> [Work instruction]: Rewrite the records from their start through the line containing "right hip: (743, 465, 8)", swapping "elbow" for "arm bend" and leaving everything else the same. Don't include the pictures.

> [Body or hand keypoint data]:
══════

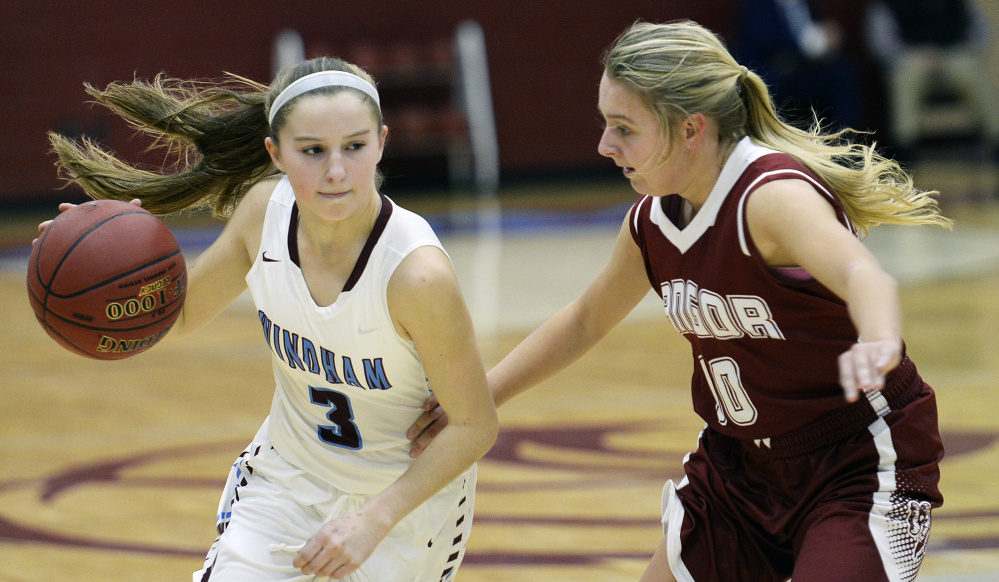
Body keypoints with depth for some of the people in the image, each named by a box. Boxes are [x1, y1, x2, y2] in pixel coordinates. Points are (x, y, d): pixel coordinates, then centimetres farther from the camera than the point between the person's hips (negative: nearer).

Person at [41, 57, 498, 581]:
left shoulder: (416, 271, -31)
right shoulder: (264, 209, -16)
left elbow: (474, 426, -20)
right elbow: (177, 316, 1)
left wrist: (373, 520, -26)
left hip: (407, 497, -4)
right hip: (286, 477, 4)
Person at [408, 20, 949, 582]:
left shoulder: (771, 196, -25)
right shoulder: (653, 224, -1)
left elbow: (861, 272, -46)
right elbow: (586, 321, 18)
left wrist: (878, 343, -68)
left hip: (861, 466, -8)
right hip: (743, 465, 8)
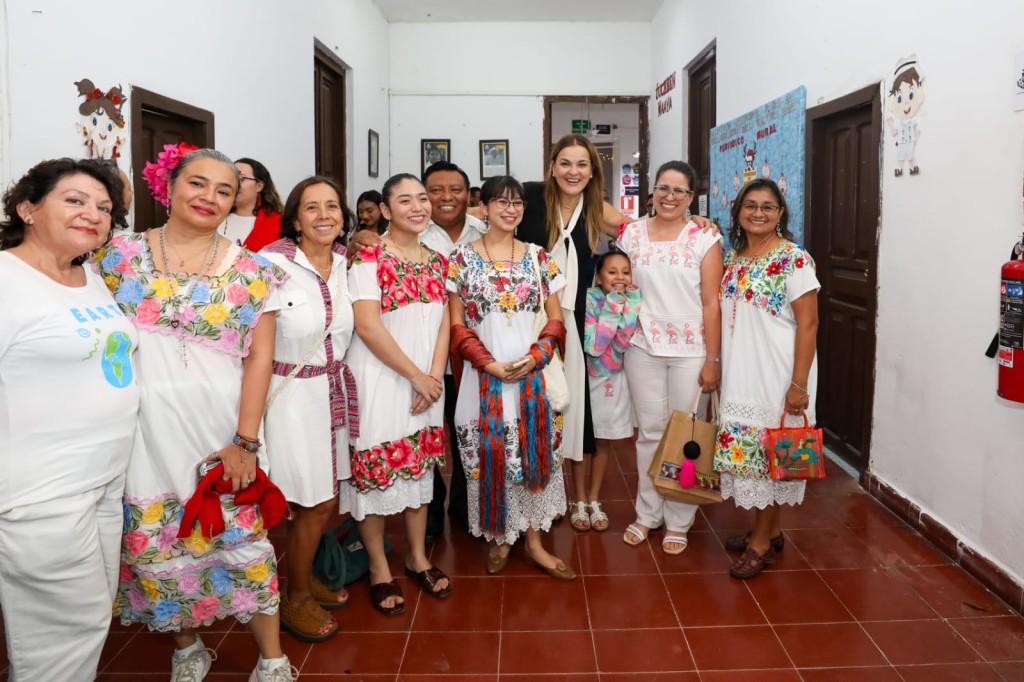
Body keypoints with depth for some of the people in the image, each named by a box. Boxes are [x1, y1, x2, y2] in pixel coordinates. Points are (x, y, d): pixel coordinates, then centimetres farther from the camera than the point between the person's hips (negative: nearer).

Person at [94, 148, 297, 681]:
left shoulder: (252, 271, 1)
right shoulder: (122, 255, 3)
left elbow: (260, 357, -2)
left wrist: (245, 441, -8)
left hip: (221, 428, -1)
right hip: (145, 429, 1)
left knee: (241, 538, 3)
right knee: (156, 542, 10)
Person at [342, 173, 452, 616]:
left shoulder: (436, 261, 8)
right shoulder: (369, 259, -11)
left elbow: (443, 324, 7)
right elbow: (368, 327, -17)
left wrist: (434, 377, -7)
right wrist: (415, 376, -14)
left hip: (426, 381, 6)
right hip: (379, 379, -5)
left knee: (419, 467, 14)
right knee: (375, 469, 3)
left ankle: (417, 557, 30)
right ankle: (379, 569, 20)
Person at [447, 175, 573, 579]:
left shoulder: (537, 257, 7)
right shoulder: (462, 257, 0)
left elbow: (556, 319, 6)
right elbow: (456, 325, -3)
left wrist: (536, 356, -11)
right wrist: (489, 363, -14)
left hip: (534, 372, 2)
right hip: (484, 374, -2)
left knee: (535, 452, 7)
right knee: (489, 455, 5)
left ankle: (534, 540, 21)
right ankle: (498, 538, 24)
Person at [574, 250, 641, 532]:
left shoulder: (631, 300, -6)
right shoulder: (588, 299, -17)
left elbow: (622, 344, -18)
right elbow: (593, 345, -26)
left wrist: (630, 305, -24)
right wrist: (613, 306, -27)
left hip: (613, 381, 4)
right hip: (585, 379, -3)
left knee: (604, 443, 13)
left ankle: (594, 500, 28)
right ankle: (580, 501, 23)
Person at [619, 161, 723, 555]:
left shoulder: (705, 238, -3)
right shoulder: (631, 234, 5)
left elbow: (711, 302, -5)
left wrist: (712, 359, -8)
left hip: (690, 351, -2)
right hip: (643, 348, 2)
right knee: (650, 431, 9)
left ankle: (678, 521, 20)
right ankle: (647, 513, 24)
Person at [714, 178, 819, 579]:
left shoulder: (794, 258, -10)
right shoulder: (732, 258, 10)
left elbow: (808, 323, -13)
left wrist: (799, 383, -17)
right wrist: (717, 367, 10)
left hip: (776, 373, -6)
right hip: (739, 372, 7)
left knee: (770, 450, 2)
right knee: (744, 446, 12)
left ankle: (762, 541, 16)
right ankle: (769, 531, 29)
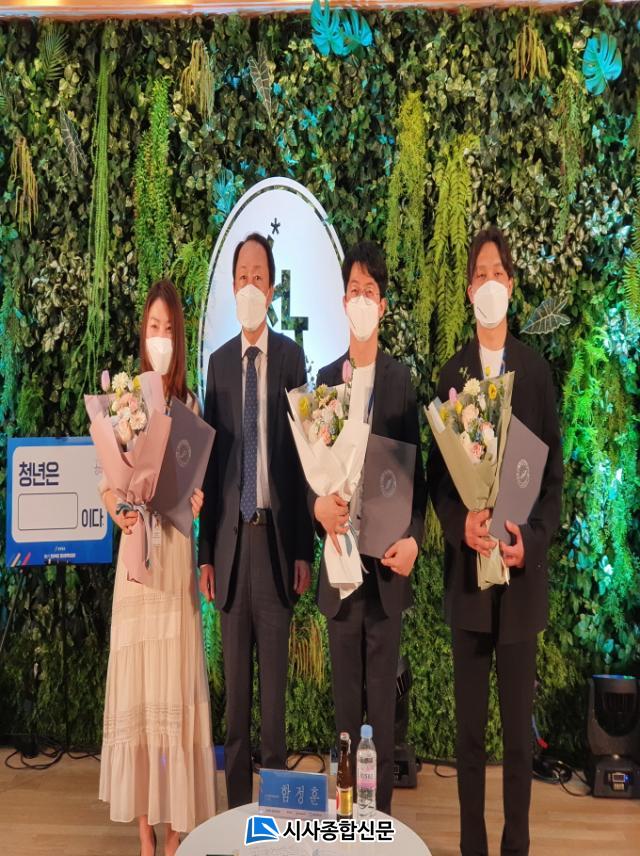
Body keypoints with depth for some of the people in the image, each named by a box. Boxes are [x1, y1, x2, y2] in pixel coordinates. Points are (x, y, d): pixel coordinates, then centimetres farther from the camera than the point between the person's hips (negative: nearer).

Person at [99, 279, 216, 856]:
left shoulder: (191, 403, 6)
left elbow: (200, 484, 9)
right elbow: (108, 482, 3)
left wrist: (197, 499, -12)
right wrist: (120, 515, -16)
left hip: (178, 551, 0)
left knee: (178, 685, 4)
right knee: (137, 685, 5)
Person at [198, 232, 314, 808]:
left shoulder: (291, 356, -1)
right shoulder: (219, 361, 8)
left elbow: (303, 455, -3)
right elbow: (212, 461, 6)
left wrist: (305, 550, -5)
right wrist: (206, 552, 3)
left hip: (277, 537, -2)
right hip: (231, 538, 3)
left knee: (275, 677, 7)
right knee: (235, 679, 12)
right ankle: (237, 796, 26)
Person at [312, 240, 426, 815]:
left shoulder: (400, 380, -1)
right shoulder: (326, 378, 8)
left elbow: (415, 470, -2)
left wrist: (414, 539, -16)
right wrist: (318, 504, -14)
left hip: (386, 562, -3)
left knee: (382, 704, 8)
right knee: (345, 702, 15)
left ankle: (381, 814, 25)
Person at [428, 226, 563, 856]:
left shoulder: (537, 371, 1)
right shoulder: (450, 375, 6)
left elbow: (554, 473, 1)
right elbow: (436, 475, 5)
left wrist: (532, 538, -13)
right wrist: (461, 524, -13)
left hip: (521, 572, -1)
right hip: (467, 571, 2)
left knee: (518, 727, 9)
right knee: (469, 728, 11)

══════

> [Result]:
Body keypoints with depth for some of the people in the image, each named by a box. Boxes are [x1, y1, x2, y2] in pixel coordinates. Points are (x, y, d): pixel coordinates, then centimetres farther from the camera than the point between the person's hips (negative: nearer).

Person at [41, 57, 498, 581]:
left shoulder: (416, 271, -31)
right shoulder: (264, 209, -16)
left arm bend: (474, 426, -20)
right arm bend: (177, 316, 1)
left wrist: (373, 520, -26)
left hip: (407, 497, -4)
right hip: (286, 477, 4)
Person at [408, 20, 949, 582]:
left shoulder: (771, 196, -25)
right shoulder: (653, 224, -1)
left arm bend: (861, 272, -46)
right arm bend: (586, 321, 18)
left wrist: (878, 343, -68)
left hip: (861, 466, -8)
right hip: (743, 465, 8)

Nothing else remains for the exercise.